Talks/The Future of Programming.md

@@ -0,0 +1,24 @@
+---
+url: https://vimeo.com/71278954
+---
+
+# The Future of Programming (by Bret Victor)
+
+> Technology changes quickly, people minds changes slowly. It can be easy to adopt new technology but hard to adopt new ways of thinking.
+
+> Ideas required people to unlearn what they've learned and learn to think in a new way and there's often a lot amount of resistence.
+
+Bret Victor runs the talk like it's the 70s, displaying his slides with a overhead projector, explaining the beggining of programming – coding procedures as text files in a sequential programming model — in a very satirical way, saying "it will never happen", which is exactly what happened.
+
+He showcases innovative ways of thinking/programming of that time:
+- Sketchpad 1962, give constraints to the computer which "figures this out" (e.g. not teaching how to draw a rectangle, but constraints some lines to be mutually perpendicular).
+- Planner 1969, explains a program by goals (which will become logic programming).

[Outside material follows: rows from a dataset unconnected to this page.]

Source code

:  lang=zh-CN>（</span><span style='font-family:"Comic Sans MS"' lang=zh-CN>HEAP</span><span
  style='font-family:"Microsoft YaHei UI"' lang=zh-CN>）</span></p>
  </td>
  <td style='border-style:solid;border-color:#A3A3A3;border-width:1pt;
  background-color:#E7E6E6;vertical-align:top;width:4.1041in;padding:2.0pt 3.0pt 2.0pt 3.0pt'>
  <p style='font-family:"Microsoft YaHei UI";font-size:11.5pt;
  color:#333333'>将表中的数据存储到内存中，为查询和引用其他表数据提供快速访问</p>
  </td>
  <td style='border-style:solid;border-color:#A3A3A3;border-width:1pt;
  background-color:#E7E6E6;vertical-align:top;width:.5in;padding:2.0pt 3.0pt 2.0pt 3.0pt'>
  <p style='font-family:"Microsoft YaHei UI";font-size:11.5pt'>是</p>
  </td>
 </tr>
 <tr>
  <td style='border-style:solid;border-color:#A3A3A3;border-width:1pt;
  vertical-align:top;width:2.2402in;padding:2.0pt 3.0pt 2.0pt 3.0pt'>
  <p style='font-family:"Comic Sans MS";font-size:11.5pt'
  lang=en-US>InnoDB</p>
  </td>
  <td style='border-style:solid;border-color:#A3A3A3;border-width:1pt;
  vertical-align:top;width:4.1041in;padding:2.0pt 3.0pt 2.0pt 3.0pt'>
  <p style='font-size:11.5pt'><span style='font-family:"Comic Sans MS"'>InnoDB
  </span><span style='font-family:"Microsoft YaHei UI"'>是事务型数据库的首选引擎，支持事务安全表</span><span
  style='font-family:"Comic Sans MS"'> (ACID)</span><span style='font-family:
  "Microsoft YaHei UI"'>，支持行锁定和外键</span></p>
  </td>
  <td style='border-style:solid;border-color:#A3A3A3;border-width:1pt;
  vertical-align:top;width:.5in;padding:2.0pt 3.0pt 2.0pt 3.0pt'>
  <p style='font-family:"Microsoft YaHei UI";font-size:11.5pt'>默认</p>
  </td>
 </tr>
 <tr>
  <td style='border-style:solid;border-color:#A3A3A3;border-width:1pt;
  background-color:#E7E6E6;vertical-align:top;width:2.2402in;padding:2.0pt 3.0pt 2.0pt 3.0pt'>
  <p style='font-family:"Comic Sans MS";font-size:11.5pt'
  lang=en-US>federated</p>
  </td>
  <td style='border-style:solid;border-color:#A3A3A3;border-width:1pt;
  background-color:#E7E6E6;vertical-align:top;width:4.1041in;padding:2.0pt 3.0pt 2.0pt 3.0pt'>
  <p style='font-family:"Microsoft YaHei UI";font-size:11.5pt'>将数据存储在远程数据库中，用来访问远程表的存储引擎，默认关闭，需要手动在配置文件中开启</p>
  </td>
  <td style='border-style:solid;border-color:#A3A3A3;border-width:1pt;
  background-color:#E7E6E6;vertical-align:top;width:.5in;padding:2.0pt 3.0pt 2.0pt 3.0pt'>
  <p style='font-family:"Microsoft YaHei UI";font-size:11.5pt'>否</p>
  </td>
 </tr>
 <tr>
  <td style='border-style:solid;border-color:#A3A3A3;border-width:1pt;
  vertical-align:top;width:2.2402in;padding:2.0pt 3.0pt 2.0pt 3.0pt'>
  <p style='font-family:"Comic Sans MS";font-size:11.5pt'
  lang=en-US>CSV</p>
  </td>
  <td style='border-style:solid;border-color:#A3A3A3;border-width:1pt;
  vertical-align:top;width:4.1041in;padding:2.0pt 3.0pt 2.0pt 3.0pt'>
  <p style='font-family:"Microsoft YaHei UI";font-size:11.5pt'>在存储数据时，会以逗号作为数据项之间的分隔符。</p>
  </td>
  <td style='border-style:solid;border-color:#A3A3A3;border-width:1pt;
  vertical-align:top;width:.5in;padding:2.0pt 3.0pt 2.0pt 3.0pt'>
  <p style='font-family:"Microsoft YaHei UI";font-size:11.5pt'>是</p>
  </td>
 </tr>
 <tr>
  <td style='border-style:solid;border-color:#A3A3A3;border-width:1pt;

+- Regular Expressions 1967, pattern matching.
+
+It becomes apparent that like the binnary programmers who didn't want to learn assembly or Fortran in the 60s, we were (and are still) blind to those new ideas which fell into oblivion.
+
+He concludes that it would be a shame if 40 years later (i.e. 2010s) we were still doing the same, and suggest that we didn't learn anything from the past. But more importantly, it would be a shame if we had forgotten those ideas and the fact that we can have new ideas about programming. It would be a shame if this was what we teach new generation as they would essentially grow up with dogma, which is really hard to break out of it. Once again, he is giving a satirical look at today's world.
+
+> The most dangerous though you are gonna have as a creative person is to think that you know what you're doing, because [...] you stop looking around for other ways of doing things and you stop being able to see other ways of doing things.
+
+In the 60s-70s, nobody knew what programming was so they would try anything they could think of. We, as a field, have to admit we don't know what programming is so we can embrace new ideas.